- **EXCERPTED PASSAGE**
- - -

Canadian ice hockey player

Reginald Kenneth Thomas (born April 21, 1953) is a Canadian former professional ice hockey player who played in the World Hockey Association (WHA) from 1973 to 1979, and in the National Hockey League from 1979 to 1980.

== Career ==
Thomas led the Western Jr.B league in scoring as a 16-year old with 43 goals and 72 points. He was drafted 4th overall in the OHA midget draft by Kitchener, but held out and forced a trade on October 11, 1970, to his hometown London Knights (London sent 1971 1st- and 5th-round picks and Chuck Blair to Kitchener). After a standout junior career with the London Knights, in which he scored 309 points in only three seasons, he was drafted by both the Los Angeles Sharks of the WHA and the Chicago Black Hawks of the National Hockey League (NHL). Thomas played seven seasons in the WHA for the Sharks, Michigan Stags, Baltimore Blades, Indianapolis Racers, and Cincinnati Stingers. After the WHA-NHL merger he played 39 NHL games for the Quebec Nordiques in the NHL, and ultimately retired from hockey in 1985 after a spell in Austria for WAT Stadlau. After his career Thomas ran a farm and produce market just outside Lambeth, Ontario.

- - -

- **RAW DATA**
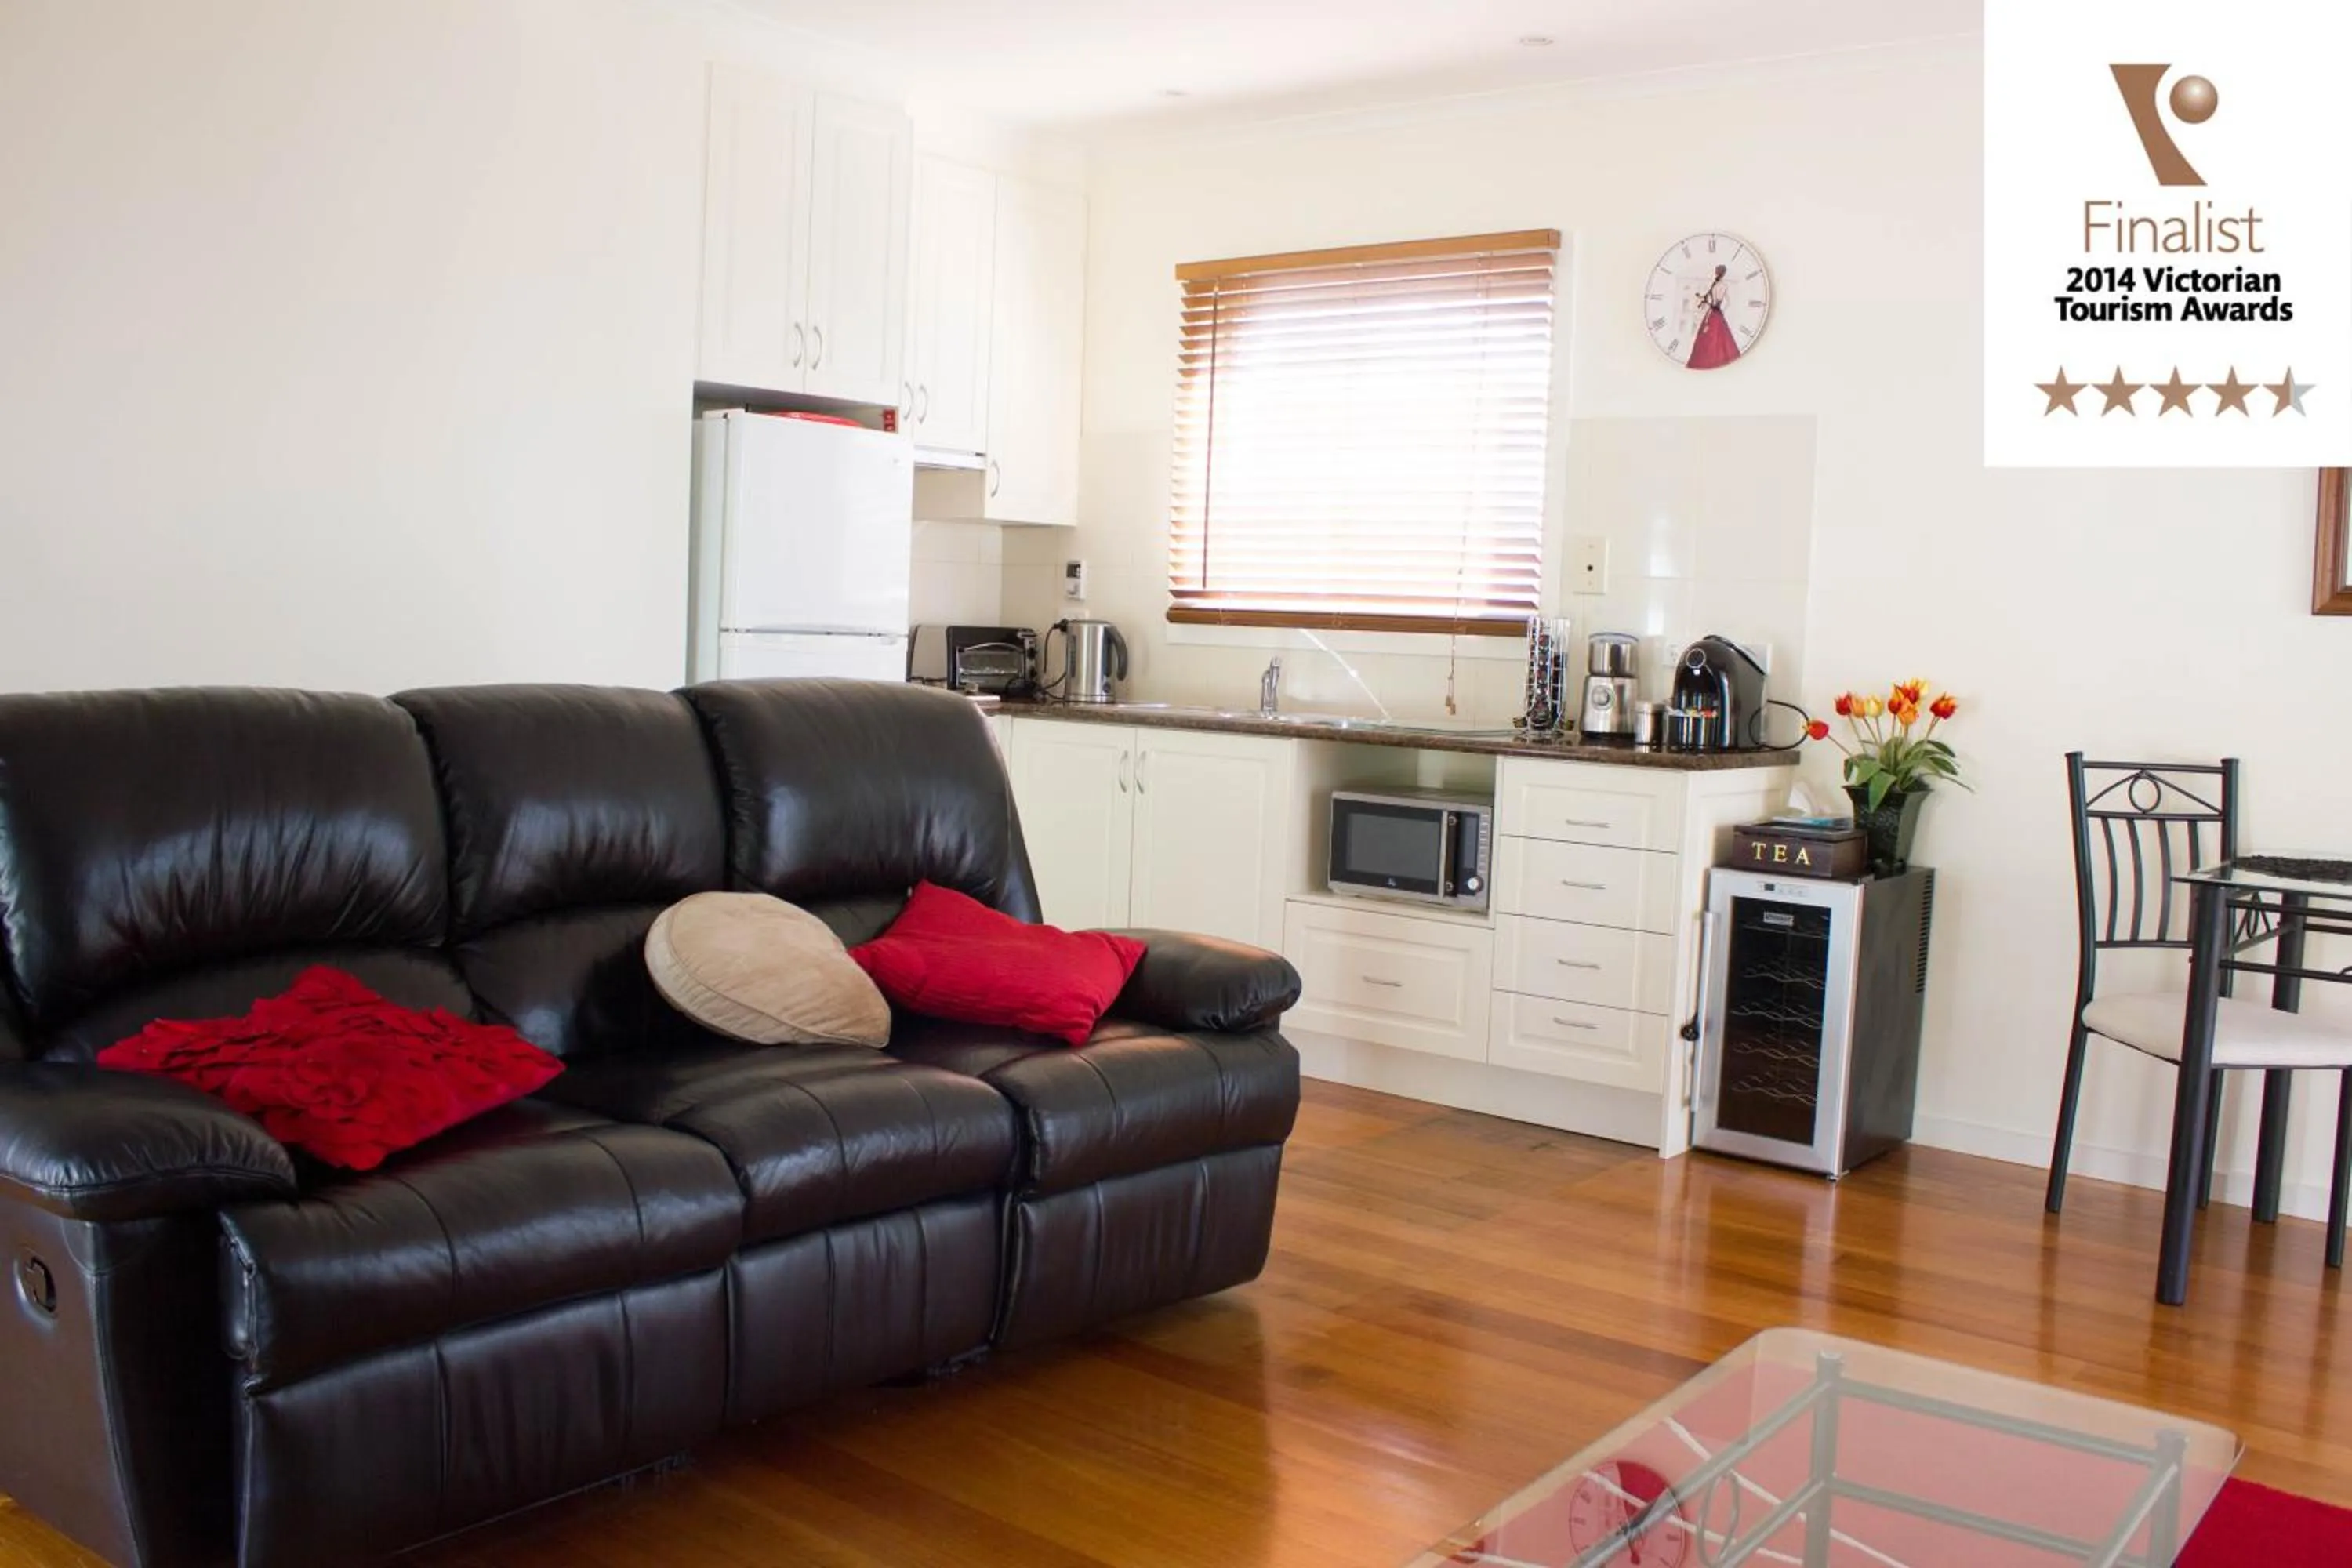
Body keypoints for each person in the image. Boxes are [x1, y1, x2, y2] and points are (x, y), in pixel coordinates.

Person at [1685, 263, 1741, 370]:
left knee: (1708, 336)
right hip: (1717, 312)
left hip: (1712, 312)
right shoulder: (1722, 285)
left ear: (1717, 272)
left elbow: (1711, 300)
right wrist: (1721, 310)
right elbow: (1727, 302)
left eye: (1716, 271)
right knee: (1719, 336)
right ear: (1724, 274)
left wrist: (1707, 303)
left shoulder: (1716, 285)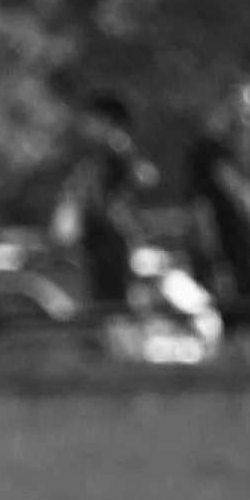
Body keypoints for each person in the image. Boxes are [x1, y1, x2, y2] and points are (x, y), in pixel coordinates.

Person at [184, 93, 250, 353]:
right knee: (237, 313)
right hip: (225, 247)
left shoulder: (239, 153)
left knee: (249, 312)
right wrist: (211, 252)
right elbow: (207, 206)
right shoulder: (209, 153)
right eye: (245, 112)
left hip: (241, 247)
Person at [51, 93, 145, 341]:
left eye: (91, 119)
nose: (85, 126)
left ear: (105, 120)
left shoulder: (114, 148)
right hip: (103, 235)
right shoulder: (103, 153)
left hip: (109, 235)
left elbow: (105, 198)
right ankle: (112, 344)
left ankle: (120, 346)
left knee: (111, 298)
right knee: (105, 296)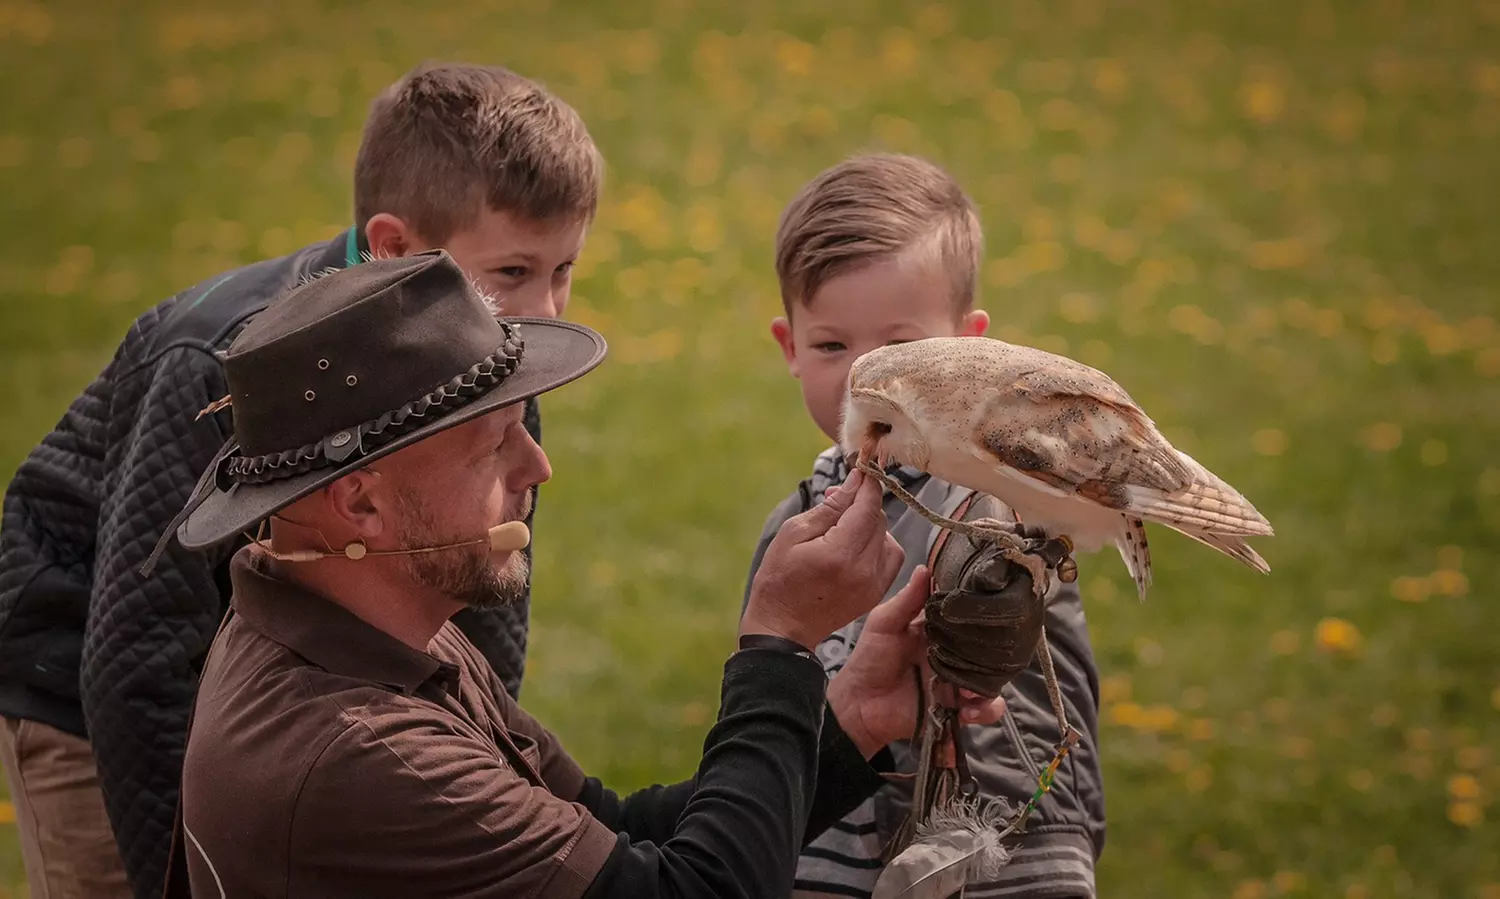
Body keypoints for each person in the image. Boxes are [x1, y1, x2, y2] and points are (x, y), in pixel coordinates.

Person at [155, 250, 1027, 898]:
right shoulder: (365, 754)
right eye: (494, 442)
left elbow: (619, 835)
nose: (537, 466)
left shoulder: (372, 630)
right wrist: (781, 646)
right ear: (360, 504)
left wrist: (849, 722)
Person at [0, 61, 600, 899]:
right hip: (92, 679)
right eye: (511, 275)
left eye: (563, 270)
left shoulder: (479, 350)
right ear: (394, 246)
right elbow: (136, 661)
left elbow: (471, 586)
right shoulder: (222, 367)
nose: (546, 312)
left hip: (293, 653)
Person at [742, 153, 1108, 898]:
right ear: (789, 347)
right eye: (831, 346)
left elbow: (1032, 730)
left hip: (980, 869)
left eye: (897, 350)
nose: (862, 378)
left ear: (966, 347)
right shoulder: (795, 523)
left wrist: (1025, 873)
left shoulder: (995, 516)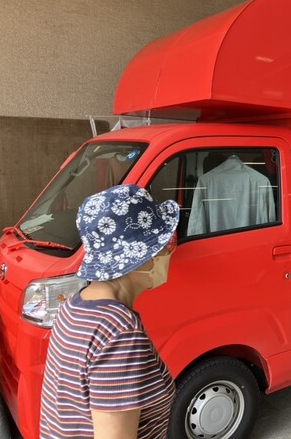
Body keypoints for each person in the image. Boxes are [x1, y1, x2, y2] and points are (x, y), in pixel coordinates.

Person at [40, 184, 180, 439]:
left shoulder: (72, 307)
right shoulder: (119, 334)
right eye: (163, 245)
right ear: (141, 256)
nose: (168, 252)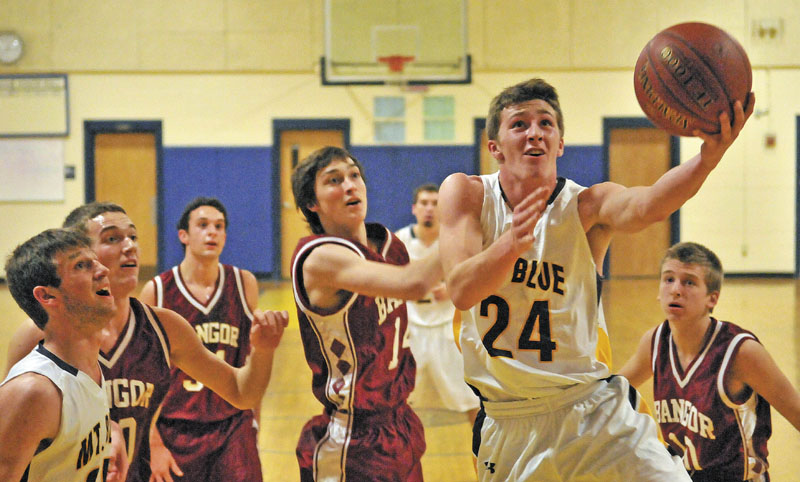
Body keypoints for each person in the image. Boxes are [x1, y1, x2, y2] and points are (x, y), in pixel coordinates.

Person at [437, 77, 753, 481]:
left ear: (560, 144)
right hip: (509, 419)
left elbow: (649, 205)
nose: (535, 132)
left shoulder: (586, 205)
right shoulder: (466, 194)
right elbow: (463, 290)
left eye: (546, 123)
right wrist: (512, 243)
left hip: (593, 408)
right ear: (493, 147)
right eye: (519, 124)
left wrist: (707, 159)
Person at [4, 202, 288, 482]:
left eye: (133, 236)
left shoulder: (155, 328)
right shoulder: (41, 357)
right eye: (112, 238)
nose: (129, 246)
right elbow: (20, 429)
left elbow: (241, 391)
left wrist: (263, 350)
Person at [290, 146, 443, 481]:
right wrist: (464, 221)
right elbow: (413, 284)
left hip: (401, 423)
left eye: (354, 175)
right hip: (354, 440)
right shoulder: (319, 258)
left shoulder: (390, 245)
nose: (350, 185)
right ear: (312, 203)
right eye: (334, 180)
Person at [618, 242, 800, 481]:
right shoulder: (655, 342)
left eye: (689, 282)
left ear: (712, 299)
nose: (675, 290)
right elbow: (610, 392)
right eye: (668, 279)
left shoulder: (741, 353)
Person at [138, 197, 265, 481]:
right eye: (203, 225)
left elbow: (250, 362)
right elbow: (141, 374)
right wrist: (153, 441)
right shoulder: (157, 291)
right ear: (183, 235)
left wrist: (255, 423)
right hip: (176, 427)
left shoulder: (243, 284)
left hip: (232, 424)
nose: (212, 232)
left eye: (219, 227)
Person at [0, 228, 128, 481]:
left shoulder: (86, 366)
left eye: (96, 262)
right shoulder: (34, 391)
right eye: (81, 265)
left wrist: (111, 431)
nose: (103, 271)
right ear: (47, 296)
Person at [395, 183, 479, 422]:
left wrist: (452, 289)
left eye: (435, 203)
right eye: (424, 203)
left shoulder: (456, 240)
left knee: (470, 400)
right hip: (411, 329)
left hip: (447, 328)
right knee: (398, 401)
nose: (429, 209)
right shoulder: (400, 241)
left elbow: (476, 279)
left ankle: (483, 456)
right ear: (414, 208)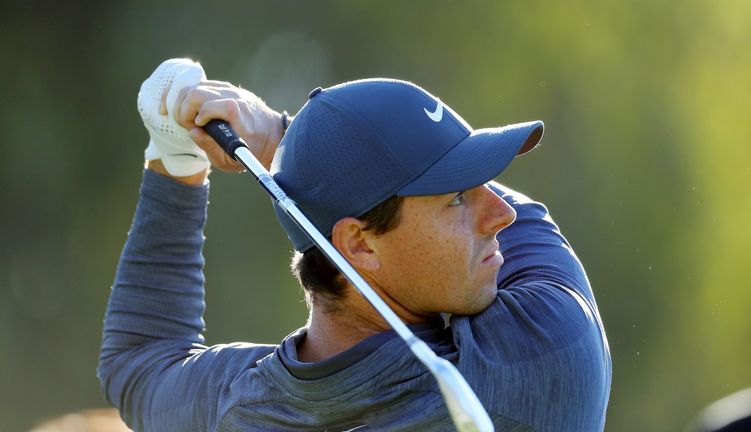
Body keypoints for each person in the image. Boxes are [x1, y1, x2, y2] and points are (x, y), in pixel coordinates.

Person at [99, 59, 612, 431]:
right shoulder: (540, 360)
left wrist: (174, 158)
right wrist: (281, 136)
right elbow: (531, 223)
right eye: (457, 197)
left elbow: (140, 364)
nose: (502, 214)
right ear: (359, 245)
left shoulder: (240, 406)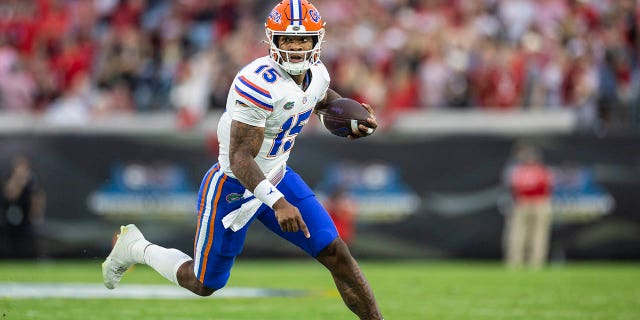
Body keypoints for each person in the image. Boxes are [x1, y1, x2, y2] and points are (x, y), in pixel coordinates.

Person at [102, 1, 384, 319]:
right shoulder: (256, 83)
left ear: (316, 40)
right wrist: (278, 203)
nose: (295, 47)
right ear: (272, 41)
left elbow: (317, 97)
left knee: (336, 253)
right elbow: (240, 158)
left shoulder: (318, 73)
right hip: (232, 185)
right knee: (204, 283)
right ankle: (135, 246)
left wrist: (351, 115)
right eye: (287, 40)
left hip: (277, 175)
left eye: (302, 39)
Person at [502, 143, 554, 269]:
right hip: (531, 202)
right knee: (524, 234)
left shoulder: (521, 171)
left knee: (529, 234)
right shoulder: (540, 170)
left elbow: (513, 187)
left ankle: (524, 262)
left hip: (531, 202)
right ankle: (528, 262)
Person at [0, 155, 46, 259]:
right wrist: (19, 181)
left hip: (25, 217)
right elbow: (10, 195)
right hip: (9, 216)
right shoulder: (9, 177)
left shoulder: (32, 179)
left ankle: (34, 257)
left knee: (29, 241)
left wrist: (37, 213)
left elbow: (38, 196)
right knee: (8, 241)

- - -

- **TRY IT**
In the hockey player's biography, which NHL team did Thomas play his 39 games for after the WHA-NHL merger?

- **OUTPUT**
The Quebec Nordiques.